___ Dataset excerpts ___

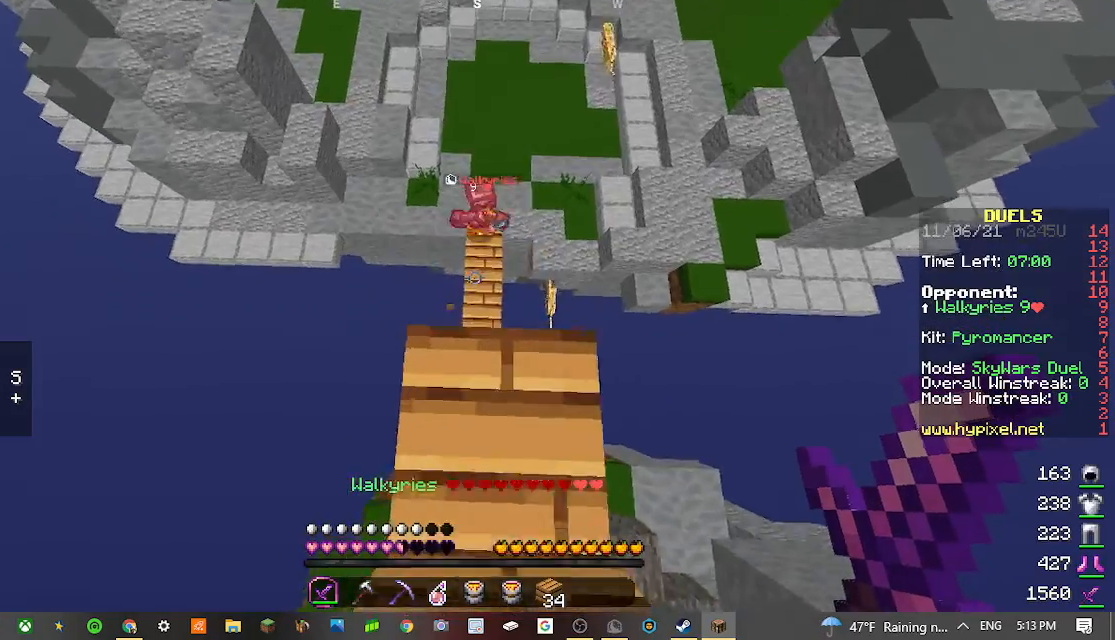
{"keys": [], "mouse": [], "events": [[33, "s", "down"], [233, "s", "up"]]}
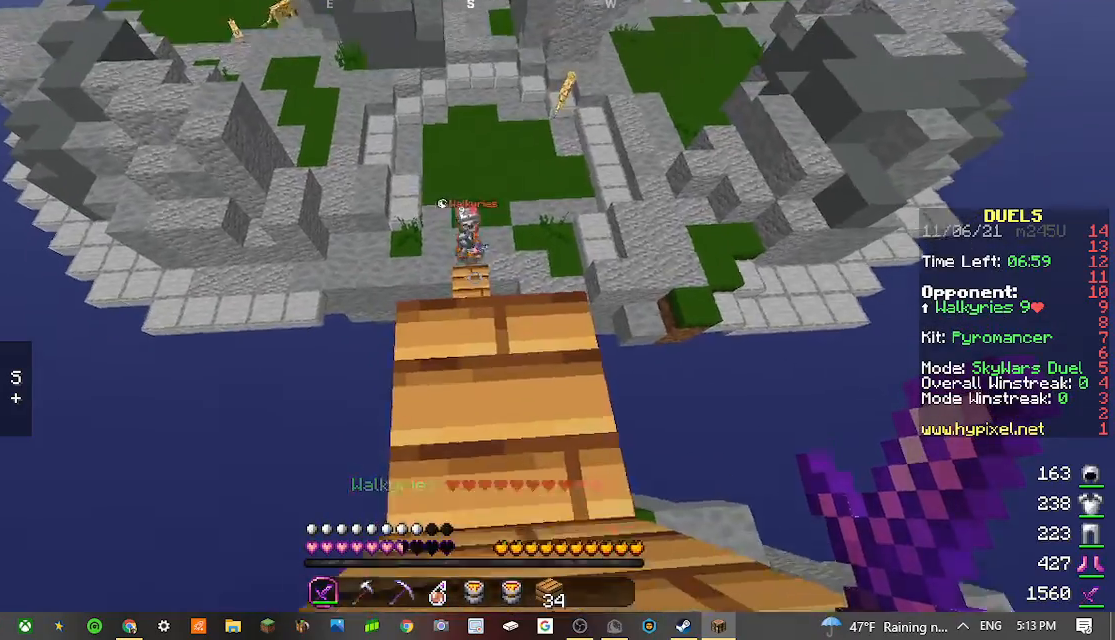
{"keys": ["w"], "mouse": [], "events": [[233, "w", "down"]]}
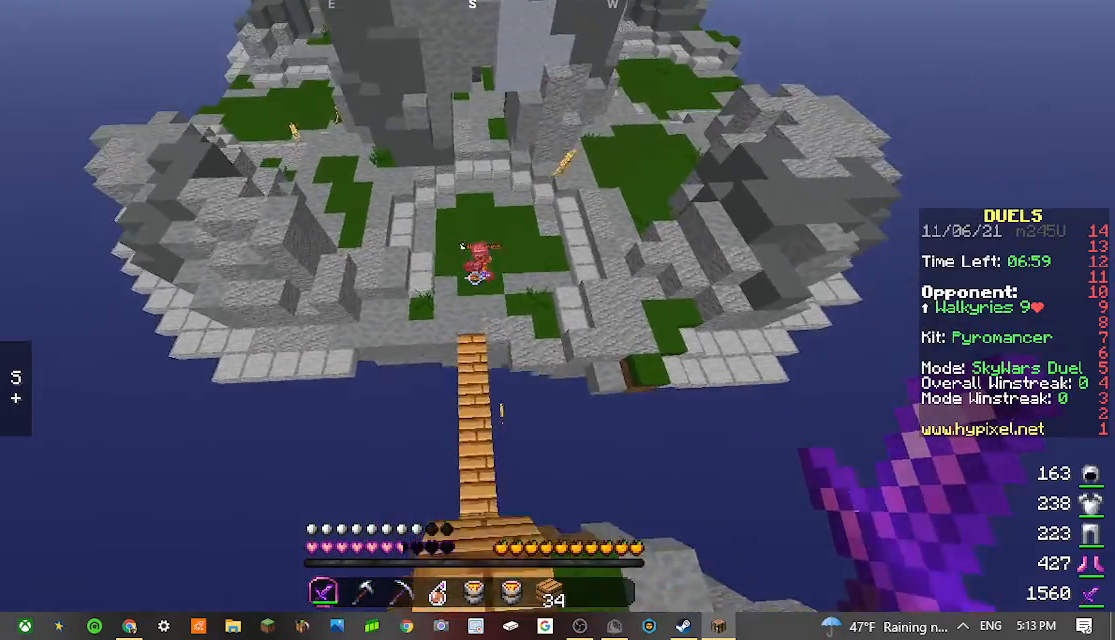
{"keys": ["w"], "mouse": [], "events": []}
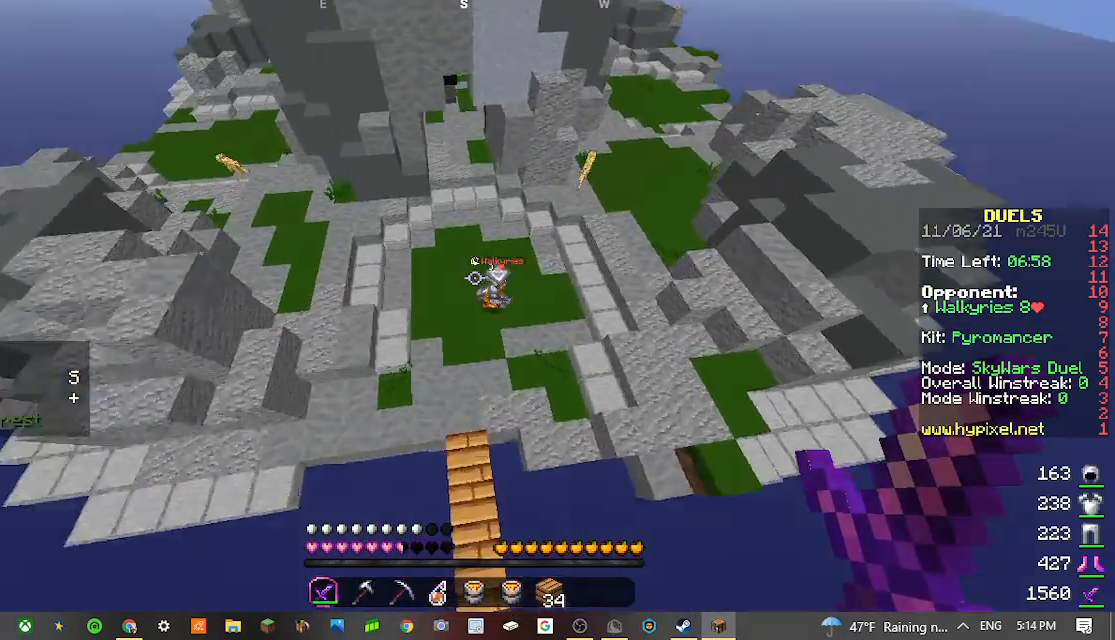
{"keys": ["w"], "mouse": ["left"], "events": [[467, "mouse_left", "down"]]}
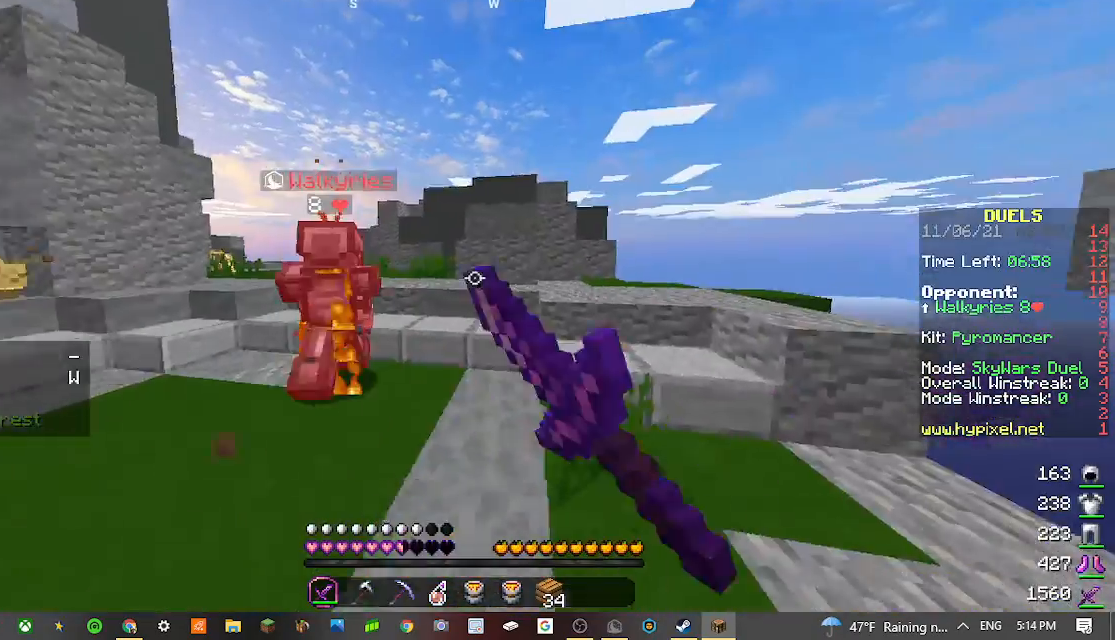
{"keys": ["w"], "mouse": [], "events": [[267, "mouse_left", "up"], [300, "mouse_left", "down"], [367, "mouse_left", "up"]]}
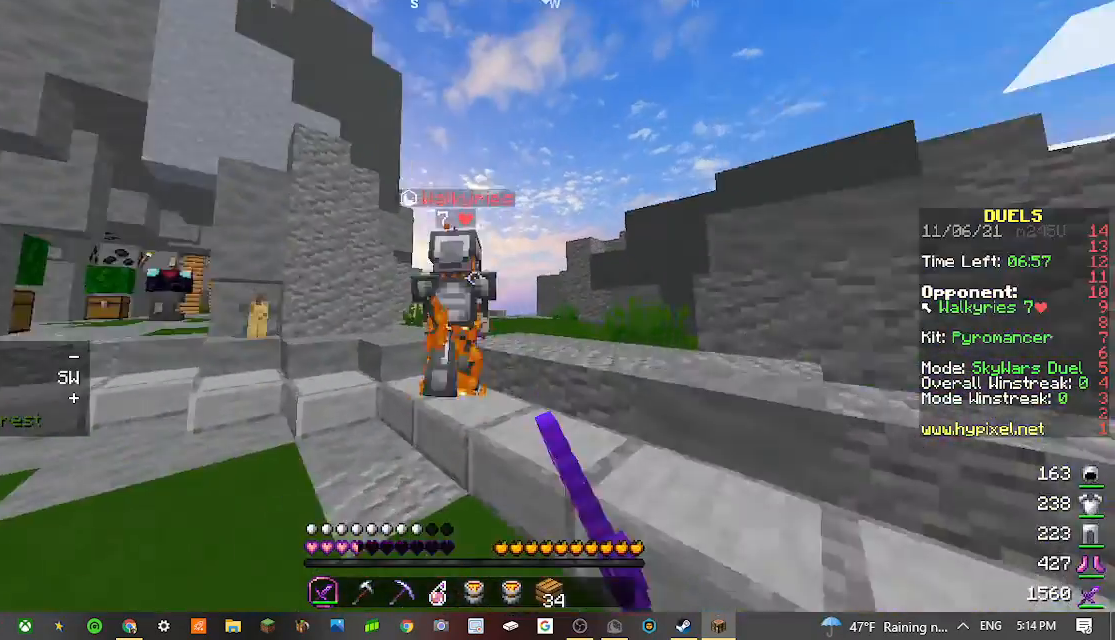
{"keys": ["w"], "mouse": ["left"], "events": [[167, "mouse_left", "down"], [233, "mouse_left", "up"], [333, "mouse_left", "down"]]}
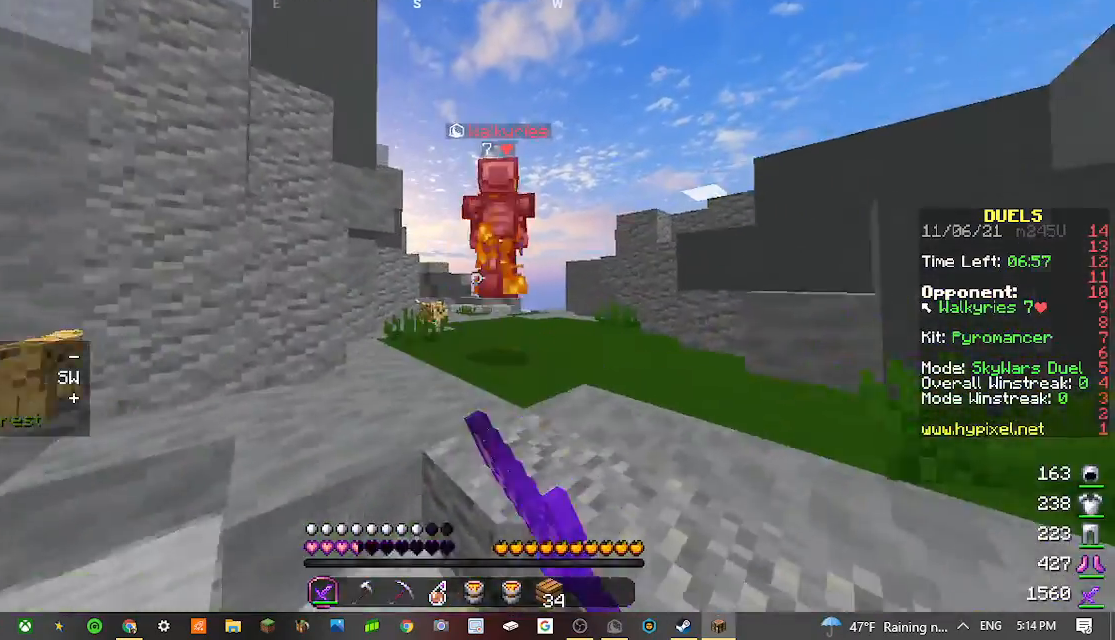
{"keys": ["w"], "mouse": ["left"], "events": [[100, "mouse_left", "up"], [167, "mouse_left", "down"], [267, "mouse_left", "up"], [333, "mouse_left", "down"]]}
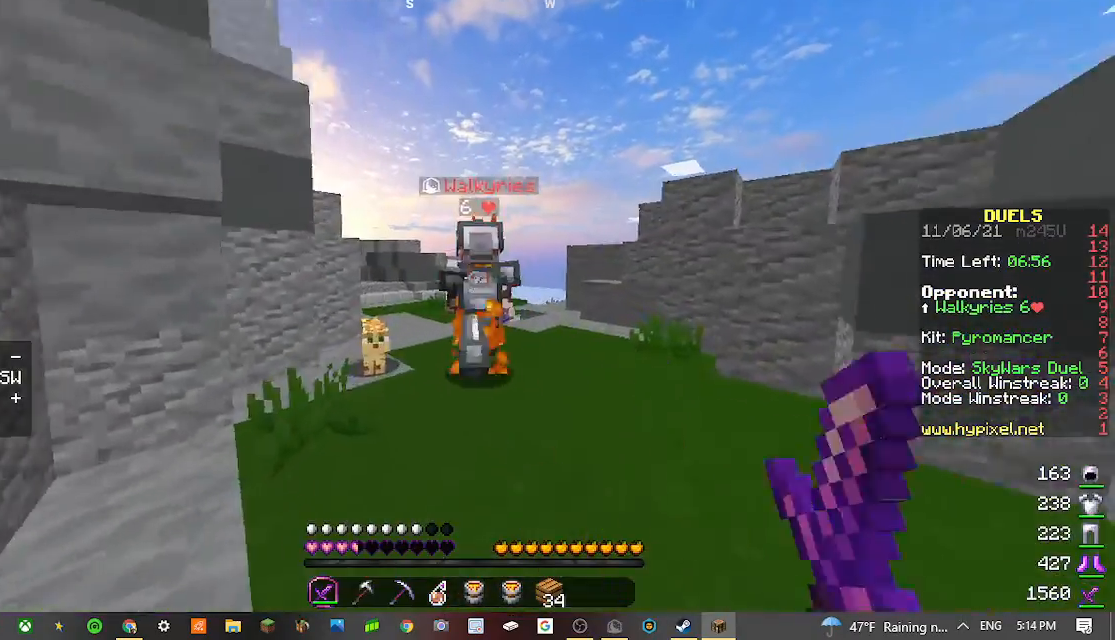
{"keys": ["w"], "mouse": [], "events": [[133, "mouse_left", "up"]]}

___

=== Problem details ===
Restate each entry verbatim and skip every image.

=== Output below ===
{"keys": [], "mouse": [], "events": [[33, "s", "down"], [233, "s", "up"]]}
{"keys": ["w"], "mouse": [], "events": [[233, "w", "down"]]}
{"keys": ["w"], "mouse": [], "events": []}
{"keys": ["w"], "mouse": ["left"], "events": [[467, "mouse_left", "down"]]}
{"keys": ["w"], "mouse": [], "events": [[267, "mouse_left", "up"], [300, "mouse_left", "down"], [367, "mouse_left", "up"]]}
{"keys": ["w"], "mouse": ["left"], "events": [[167, "mouse_left", "down"], [233, "mouse_left", "up"], [333, "mouse_left", "down"]]}
{"keys": ["w"], "mouse": ["left"], "events": [[100, "mouse_left", "up"], [167, "mouse_left", "down"], [267, "mouse_left", "up"], [333, "mouse_left", "down"]]}
{"keys": ["w"], "mouse": [], "events": [[133, "mouse_left", "up"]]}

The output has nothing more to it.